◆ DOCUMENT EXCERPT
Tensions have grown in recent weeks with rising U.S. calls for quick action to resume the imports. Before the ban, Japan was American beef's most lucrative overseas market.

At a news conference later, Rice and Japanese Foreign Minister Nobutaka Machimura both said they discussed U.S. concerns over the ban.

"I made the point that this has gone on a long time," Rice said. "This a very, very important concern of the U.S. government."

Machimura said, however, that he could not offer any guarantee for when beef imports would resume.

As for North Korea, Rice indicated before Saturday's speech that the next move in a standoff over nuclear weapons would be up to the Pyongyang government, and she played down expectations that her visit to Asian capitals will produce a breakthrough.

North Korea pulled out of six-nation nuclear arms talks and announced last month that it has already built a nuclear weapon.

Answering questions from the audience after her speech Saturday, Rice said she knows there is some international frustration with the slow pace of North Korean talks. But she said the six-party discussions remain the best option. She rejected a suggestion that the United States might make more progress if it dealt with North Korea one-on-one.

"We bring different incentives, different leverage to North Korea, each of us ... I would be first to admit it is not easy to deal with North Korea," Rice said.

The United States has said it has no intention of attacking North Korea and that Pyongyang can have other unspecified security guarantees if it renounces nuclear weapons.

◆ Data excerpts
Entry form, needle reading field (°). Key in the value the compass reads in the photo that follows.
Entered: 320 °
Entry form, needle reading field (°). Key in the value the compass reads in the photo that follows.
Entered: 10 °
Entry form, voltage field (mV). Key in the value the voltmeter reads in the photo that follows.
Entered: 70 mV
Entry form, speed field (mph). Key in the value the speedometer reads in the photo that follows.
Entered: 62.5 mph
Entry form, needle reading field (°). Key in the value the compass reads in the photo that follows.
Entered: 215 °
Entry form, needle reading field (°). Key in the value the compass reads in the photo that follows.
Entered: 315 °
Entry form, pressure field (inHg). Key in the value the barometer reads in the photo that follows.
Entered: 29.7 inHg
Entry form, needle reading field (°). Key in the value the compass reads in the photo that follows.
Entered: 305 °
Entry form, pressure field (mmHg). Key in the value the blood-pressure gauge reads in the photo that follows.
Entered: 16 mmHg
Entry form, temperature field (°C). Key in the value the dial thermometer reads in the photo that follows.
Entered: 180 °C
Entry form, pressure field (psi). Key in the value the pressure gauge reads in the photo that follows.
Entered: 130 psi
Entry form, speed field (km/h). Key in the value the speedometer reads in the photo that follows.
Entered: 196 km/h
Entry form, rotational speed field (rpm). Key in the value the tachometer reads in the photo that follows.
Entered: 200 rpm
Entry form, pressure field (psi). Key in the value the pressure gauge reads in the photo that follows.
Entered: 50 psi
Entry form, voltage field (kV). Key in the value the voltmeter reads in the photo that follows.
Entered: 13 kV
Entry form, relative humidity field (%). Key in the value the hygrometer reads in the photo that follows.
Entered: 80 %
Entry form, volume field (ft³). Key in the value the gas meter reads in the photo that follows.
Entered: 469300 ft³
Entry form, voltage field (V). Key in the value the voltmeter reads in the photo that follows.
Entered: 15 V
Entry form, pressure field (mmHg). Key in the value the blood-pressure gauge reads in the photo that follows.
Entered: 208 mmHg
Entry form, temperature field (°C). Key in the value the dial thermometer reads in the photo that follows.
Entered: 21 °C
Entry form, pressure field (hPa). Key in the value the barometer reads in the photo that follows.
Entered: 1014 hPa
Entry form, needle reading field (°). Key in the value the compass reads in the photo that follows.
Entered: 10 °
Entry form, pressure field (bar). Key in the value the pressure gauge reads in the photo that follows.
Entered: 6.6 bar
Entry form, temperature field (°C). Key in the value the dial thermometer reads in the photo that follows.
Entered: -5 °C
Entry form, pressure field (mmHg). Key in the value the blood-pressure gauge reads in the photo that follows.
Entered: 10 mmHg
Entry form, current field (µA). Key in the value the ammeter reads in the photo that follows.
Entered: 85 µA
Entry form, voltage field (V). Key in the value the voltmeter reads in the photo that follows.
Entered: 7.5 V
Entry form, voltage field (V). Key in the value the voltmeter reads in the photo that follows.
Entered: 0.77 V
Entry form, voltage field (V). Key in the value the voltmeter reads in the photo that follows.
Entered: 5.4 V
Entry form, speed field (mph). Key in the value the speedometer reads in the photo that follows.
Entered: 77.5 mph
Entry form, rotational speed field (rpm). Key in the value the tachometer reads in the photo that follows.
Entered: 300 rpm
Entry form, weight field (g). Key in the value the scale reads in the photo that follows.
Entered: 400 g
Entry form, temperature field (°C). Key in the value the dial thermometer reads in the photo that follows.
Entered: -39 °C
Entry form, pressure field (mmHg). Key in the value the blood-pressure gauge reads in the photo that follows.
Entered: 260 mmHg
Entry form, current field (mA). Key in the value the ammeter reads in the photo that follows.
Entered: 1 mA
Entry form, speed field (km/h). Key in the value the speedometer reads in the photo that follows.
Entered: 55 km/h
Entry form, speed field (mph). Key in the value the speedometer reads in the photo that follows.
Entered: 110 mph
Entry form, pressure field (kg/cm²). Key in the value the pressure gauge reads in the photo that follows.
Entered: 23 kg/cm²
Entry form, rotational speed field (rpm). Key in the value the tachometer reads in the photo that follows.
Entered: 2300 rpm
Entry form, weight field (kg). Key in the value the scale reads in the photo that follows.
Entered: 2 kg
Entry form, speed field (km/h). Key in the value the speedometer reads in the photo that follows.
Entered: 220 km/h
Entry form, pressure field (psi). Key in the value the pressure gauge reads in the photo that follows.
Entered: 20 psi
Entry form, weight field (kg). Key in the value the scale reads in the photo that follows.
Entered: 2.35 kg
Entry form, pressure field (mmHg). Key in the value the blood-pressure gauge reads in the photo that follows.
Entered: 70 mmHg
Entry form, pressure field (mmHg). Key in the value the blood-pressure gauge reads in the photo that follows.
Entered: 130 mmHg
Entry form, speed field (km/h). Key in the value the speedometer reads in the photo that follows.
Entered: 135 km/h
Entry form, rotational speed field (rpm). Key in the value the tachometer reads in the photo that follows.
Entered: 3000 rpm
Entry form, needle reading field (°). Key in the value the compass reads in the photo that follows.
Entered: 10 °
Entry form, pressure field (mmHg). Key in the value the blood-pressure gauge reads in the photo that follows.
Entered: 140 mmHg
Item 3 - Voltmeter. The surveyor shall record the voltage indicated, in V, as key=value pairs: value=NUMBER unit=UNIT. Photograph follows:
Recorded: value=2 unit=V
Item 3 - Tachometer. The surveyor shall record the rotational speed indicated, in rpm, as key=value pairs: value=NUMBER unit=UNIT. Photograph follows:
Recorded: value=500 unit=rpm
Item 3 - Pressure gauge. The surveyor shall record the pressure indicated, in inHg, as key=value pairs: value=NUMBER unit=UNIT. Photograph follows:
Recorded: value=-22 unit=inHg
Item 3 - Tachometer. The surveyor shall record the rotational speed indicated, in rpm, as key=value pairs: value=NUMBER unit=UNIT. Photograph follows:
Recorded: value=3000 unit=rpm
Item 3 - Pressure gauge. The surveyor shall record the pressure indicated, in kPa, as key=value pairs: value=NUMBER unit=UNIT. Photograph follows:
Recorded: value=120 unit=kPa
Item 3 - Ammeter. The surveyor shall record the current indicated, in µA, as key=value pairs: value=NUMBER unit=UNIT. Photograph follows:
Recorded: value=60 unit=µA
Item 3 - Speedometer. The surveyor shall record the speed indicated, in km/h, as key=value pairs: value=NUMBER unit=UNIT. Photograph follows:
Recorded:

◆ THE TASK
Write the next few paragraphs of the news report on Rice's talks in Japan about the beef ban and North Korea, starting after its final sentence.

◆ RESPONSE BOX
Rice said at the news conference that she would appeal for additional Chinese help in bringing the North Koreans back to the negotiating table. "We are committed to diplomacy, but I think it goes without saying that no one is just going to allow the North Koreans to go down a path" that threatens the entire region.

Concerning the U.N. Security Council, permanent membership is a long-standing Japanese goal. Rice's endorsement was the most explicit statement yet of U.S. support for Japan's request.

"Japan has earned its honorable place among the nations of the world by its own effort and by its own character," Rice said in her speech. "That is why the United States unambiguously supports a permanent seat for Japan on the United Nations Security Council."

Rice also proposed that Japan and the United States cooperate on distribution of international development aid, focusing on countries that accept their own share of responsibility.